Glucose oxidase is a highly specific enzyme from the fungi Aspergillus niger and Penicillium, which catalyses the oxidation of b-glucose to glucono-1,5-lactone (which spontaneously hydrolyses non-enzymically to gluconic acid) using molecular oxygen and releasing hydrogen peroxide.It finds uses in the removal of either glucose or oxygen from foodstuffs in order to improve their storage capability. Hydrogen peroxide is an effective bacteriocide and may be removed, after use, by treatment with catalase (derived from the same fungal fermentations as the glucose oxidase) which converts it to water and molecular oxygen:

2H2O2 forward arrow2H2O + O2        

For most large-scale applications the two enzymic activities are not separated. Glucose oxidase and catalase may be used together when net hydrogen peroxide production is to be avoided.

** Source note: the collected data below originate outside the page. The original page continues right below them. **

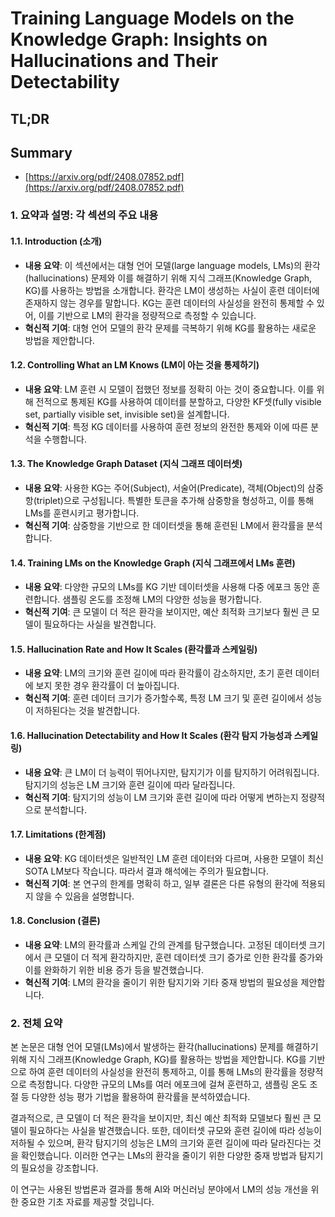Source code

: # Training Language Models on the Knowledge Graph: Insights on Hallucinations and Their Detectability
## TL;DR
## Summary
- [https://arxiv.org/pdf/2408.07852.pdf](https://arxiv.org/pdf/2408.07852.pdf)

### 1. 요약과 설명: 각 섹션의 주요 내용
#### 1.1. Introduction (소개)
- **내용 요약**: 이 섹션에서는 대형 언어 모델(large language models, LMs)의 환각(hallucinations) 문제와 이를 해결하기 위해 지식 그래프(Knowledge Graph, KG)를 사용하는 방법을 소개합니다. 환각은 LM이 생성하는 사실이 훈련 데이터에 존재하지 않는 경우를 말합니다. KG는 훈련 데이터의 사실성을 완전히 통제할 수 있어, 이를 기반으로 LM의 환각을 정량적으로 측정할 수 있습니다.
- **혁신적 기여**: 대형 언어 모델의 환각 문제를 극복하기 위해 KG를 활용하는 새로운 방법을 제안합니다.

#### 1.2. Controlling What an LM Knows (LM이 아는 것을 통제하기)
- **내용 요약**: LM 훈련 시 모델이 접했던 정보를 정확히 아는 것이 중요합니다. 이를 위해 전적으로 통제된 KG를 사용하여 데이터를 분할하고, 다양한 KF셋(fully visible set, partially visible set, invisible set)을 설계합니다.
- **혁신적 기여**: 특정 KG 데이터를 사용하여 훈련 정보의 완전한 통제와 이에 따른 분석을 수행합니다.

#### 1.3. The Knowledge Graph Dataset (지식 그래프 데이터셋)
- **내용 요약**: 사용한 KG는 주어(Subject), 서술어(Predicate), 객체(Object)의 삼중항(triplet)으로 구성됩니다. 특별한 토큰을 추가해 삼중항을 형성하고, 이를 통해 LMs를 훈련시키고 평가합니다.
- **혁신적 기여**: 삼중항을 기반으로 한 데이터셋을 통해 훈련된 LM에서 환각률을 분석합니다.

#### 1.4. Training LMs on the Knowledge Graph (지식 그래프에서 LMs 훈련)
- **내용 요약**: 다양한 규모의 LMs를 KG 기반 데이터셋을 사용해 다중 에포크 동안 훈련합니다. 샘플링 온도를 조정해 LM의 다양한 성능을 평가합니다.
- **혁신적 기여**: 큰 모델이 더 적은 환각을 보이지만, 예산 최적화 크기보다 훨씬 큰 모델이 필요하다는 사실을 발견합니다.

#### 1.5. Hallucination Rate and How It Scales (환각률과 스케일링)
- **내용 요약**: LM의 크기와 훈련 길이에 따라 환각률이 감소하지만, 초기 훈련 데이터에 보지 못한 경우 환각률이 더 높아집니다.
- **혁신적 기여**: 훈련 데이터 크기가 증가할수록, 특정 LM 크기 및 훈련 길이에서 성능이 저하된다는 것을 발견합니다.

#### 1.6. Hallucination Detectability and How It Scales (환각 탐지 가능성과 스케일링)
- **내용 요약**: 큰 LM이 더 능력이 뛰어나지만, 탐지기가 이를 탐지하기 어려워집니다. 탐지기의 성능은 LM 크기와 훈련 길이에 따라 달라집니다.
- **혁신적 기여**: 탐지기의 성능이 LM 크기와 훈련 길이에 따라 어떻게 변하는지 정량적으로 분석합니다.

#### 1.7. Limitations (한계점)
- **내용 요약**: KG 데이터셋은 일반적인 LM 훈련 데이터와 다르며, 사용한 모델이 최신 SOTA LM보다 작습니다. 따라서 결과 해석에는 주의가 필요합니다.
- **혁신적 기여**: 본 연구의 한계를 명확히 하고, 일부 결론은 다른 유형의 환각에 적용되지 않을 수 있음을 설명합니다.

#### 1.8. Conclusion (결론)
- **내용 요약**: LM의 환각률과 스케일 간의 관계를 탐구했습니다. 고정된 데이터셋 크기에서 큰 모델이 더 적게 환각하지만, 훈련 데이터셋 크기 증가로 인한 환각률 증가와 이를 완화하기 위한 비용 증가 등을 발견했습니다.
- **혁신적 기여**: LM의 환각을 줄이기 위한 탐지기와 기타 중재 방법의 필요성을 제안합니다.

### 2. 전체 요약
본 논문은 대형 언어 모델(LMs)에서 발생하는 환각(hallucinations) 문제를 해결하기 위해 지식 그래프(Knowledge Graph, KG)를 활용하는 방법을 제안합니다. KG를 기반으로 하여 훈련 데이터의 사실성을 완전히 통제하고, 이를 통해 LMs의 환각률을 정량적으로 측정합니다. 다양한 규모의 LMs를 여러 에포크에 걸쳐 훈련하고, 샘플링 온도 조절 등 다양한 성능 평가 기법을 활용하여 환각률을 분석하였습니다. 

결과적으로, 큰 모델이 더 적은 환각을 보이지만, 최신 예산 최적화 모델보다 훨씬 큰 모델이 필요하다는 사실을 발견했습니다. 또한, 데이터셋 규모와 훈련 길이에 따라 성능이 저하될 수 있으며, 환각 탐지기의 성능은 LM의 크기와 훈련 길이에 따라 달라진다는 것을 확인했습니다. 이러한 연구는 LMs의 환각을 줄이기 위한 다양한 중재 방법과 탐지기의 필요성을 강조합니다.

이 연구는 사용된 방법론과 결과를 통해 AI와 머신러닝 분야에서 LM의 성능 개선을 위한 중요한 기초 자료를 제공할 것입니다.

A major application of the glucose oxidase/catalase system is in the removal of glucose from egg-white before drying for use in the baking industry. A mixture of the enzymes is used (165 U kg-1) together with additional hydrogen peroxide (about 0.1 % (w/w)) to ensure that sufficient molecular oxygen is available, by catalase action, to oxidise the glucose. Other uses are in the removal of oxygen from the head-space above bottled and canned drinks and reducing non-enzymic browning in wines and mayonnaises.